Kuran Dışında Hüküm Arayanlar Dinin Gerçeğine Yönelmelidirler

Karanlık Tehlike Bağnazlık

Uydurulan, yanlış nakledilen, saptırılan, kişilerin kendi isteklerine göre yorumlanan binlerce hadis şu anda İslam dininin en önemli kaynağı olarak kabul edilmektedir. İslam dini dörde bölünmüş, dört ayrı mezhep, daha doğrusu birbiriyle tamamen çelişen dört ayrı din oluşturulmuştur.

Birçok Müslüman kardeşimiz dinin gerçeğinin bu olduğunu zannederek bilmeden bunu uygulamakta, sahih olmayan pek çok hadisi gerçek zannetmektedir. Bugün pek çok savaşın temel sebebini oluşturan söz konusu hurafeler, hadisler konusunda birbiriyle anlaşamayan bir zihniyetin ürünüdür. Daha önce belirttiğimiz ve bu kitapta sık sık tekrarlayacağımız önemli bir gerçeği tekrar hatırlatalım, Kuran’da Peygamberimiz (sav)’in Rabbimiz’e yönelttiği tek şikayeti İslam aleminin Kuran’ı terk edilmiş bir Kitap olarak, bir kenara bırakmalarıdır:

“Rabbim gerçekten benim kavmim, bu Kur’an’ı terk edilmiş (bir Kitap) olarak bıraktılar.” (Furkan Suresi, 30)

Eğer Rabbimiz isteseydi, elbette Peygamberimiz (sav)’in sözlerinin tümünü korumaya alır ve 1400 senelik bu sözler -tıpkı Kuran ayetleri gibi- hiçbir değişikliğe uğramadan bugüne ulaşırdı. Ancak Kuran, başlı başına İslam dininin mükemmel şekilde uygulanması için yeterlidir. Zaten Peygamberimiz (sav)’in bütün uygulamaları Kuran’dadır.

İşte bu nedenle Rabbimiz Kuran’ı korumuştur ve bu Müslümanlar için yeterlidir. Kuran korunduğu ve değişmediği için hurafeciler asla Kuran’ı hurafelerine dayanak olarak kullanamamış, zorlaştırmaya çalıştıkları İslam dinine Kuran’dan hiçbir delil getirememişlerdir. Dolayısıyla da hurafelerini sürekli mevzu hadislerle delillendirmeye çalışmışlardır. Çünkü Kuran’da tüm Müslümanların birleşeceği tek yol, tek tarif ve tek akıl vardır.

Kuran, Müslümanlara kılavuz ve rahmet olarak indirilmiştir:

…(Bu Kur’an) düzüp uydurulacak bir söz değildir, ancak kendinden öncekilerin doğrulayıcısı, herşeyin ‘çeşitli biçimlerde açıklaması’ ve iman edecek bir topluluk için bir hidayet ve rahmettir. (Yusuf Suresi, 111)

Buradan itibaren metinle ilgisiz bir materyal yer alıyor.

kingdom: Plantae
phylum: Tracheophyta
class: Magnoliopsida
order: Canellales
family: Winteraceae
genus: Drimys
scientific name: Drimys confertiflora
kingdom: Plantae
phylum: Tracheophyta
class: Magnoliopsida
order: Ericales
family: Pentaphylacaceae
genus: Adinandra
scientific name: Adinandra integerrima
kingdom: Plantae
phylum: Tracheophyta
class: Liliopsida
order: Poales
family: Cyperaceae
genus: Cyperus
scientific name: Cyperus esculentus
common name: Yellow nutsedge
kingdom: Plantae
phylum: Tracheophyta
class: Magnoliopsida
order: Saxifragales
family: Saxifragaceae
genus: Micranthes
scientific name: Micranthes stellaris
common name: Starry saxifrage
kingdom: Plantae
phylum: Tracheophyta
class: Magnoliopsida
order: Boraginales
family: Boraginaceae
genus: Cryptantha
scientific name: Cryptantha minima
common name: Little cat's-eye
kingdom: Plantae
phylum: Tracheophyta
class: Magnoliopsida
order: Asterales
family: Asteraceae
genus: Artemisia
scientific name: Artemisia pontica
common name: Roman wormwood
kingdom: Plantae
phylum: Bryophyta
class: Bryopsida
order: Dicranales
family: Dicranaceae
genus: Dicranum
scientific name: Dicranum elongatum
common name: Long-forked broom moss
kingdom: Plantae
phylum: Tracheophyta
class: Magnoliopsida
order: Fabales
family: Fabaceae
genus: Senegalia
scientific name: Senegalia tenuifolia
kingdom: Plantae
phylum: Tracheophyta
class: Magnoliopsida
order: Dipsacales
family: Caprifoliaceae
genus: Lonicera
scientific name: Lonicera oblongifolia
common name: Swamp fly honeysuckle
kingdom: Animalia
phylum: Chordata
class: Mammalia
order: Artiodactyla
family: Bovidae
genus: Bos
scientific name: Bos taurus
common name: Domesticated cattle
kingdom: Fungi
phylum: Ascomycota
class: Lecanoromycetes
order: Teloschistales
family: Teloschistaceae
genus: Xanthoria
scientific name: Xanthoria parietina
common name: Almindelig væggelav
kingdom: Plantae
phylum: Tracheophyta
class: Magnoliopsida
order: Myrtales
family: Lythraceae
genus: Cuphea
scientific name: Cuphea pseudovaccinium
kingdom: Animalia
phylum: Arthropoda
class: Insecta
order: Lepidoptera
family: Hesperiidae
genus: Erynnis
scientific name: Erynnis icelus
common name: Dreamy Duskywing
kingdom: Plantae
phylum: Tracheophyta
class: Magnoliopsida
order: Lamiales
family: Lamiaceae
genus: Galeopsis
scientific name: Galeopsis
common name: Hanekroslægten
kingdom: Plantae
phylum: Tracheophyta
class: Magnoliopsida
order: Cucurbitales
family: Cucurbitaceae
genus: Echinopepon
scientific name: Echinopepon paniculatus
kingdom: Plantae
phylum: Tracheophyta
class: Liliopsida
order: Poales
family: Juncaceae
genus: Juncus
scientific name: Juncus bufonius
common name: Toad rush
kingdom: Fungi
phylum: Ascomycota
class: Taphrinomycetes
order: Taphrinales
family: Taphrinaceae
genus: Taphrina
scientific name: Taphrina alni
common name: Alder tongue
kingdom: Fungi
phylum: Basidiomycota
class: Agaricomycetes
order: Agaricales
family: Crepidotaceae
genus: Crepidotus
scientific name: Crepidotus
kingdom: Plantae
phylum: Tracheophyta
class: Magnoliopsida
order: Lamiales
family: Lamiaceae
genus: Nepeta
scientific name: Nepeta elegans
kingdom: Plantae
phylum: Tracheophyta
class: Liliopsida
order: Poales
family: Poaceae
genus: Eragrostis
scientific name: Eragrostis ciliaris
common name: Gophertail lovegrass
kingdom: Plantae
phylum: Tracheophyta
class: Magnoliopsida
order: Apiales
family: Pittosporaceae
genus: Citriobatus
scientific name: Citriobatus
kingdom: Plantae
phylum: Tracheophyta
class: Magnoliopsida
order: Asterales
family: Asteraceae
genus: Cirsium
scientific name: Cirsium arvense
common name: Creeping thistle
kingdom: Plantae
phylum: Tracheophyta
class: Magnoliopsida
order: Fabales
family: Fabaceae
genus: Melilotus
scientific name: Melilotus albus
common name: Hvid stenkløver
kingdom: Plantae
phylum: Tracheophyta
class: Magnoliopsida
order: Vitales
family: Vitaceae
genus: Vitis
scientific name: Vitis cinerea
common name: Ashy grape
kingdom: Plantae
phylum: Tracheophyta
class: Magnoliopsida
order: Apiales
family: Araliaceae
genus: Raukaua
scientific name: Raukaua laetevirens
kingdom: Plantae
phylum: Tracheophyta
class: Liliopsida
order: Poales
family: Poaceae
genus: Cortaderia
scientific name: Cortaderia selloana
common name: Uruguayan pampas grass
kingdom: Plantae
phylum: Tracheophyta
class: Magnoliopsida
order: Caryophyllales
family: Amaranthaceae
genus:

Kuran’da Allah’ın ayetlerini kendilerince yetersiz veya hükümsüz görerek (Allah’ı ve Kuran’ı tenzih ederiz) sahte sözlere uyanların varlığı da haber verilmiştir:

İşte bunlar, Allah’ın ayetleridir; sana bunları hak olmak üzere okuyoruz. Öyleyse onlar, Allah’tan ve O’nun ayetlerinden sonra hangi söze iman edecekler? (Casiye Suresi, 6)

Allah çelişkilerle dolu sahte izahlara karşı Allah’ın değişmemiş hükmü ve İslam dininin hak kitabı olan Kuran üzerinde düşünmeye davet eder:

Onlar hala Kur’an’ı iyice düşünmüyorlar mı? Eğer o, Allah’tan başkasının Katından olsaydı, kuşkusuz içinde birçok aykırılıklar (çelişkiler, ihtilaflar) bulacaklardı. (Nisa Suresi, 82)

Kuran terk edilince, Kuran’daki İslam yetersiz görülünce (Kuran’ı tenzih ederiz) ve yeni bir din arayışı başlayınca, karışıklıklar, anlaşmazlıklar, husumetler de birbiri ardına gelmiştir. Kuran’a kendilerince eleştiriler yönelten ve kendi türettikleri dinin işlerliğini sağlamak isteyenler de, yine hurafeler yoluyla kendilerince gelecek nesilleri de Kuran’dan uzaklaştıracak tedbirler almışlardır.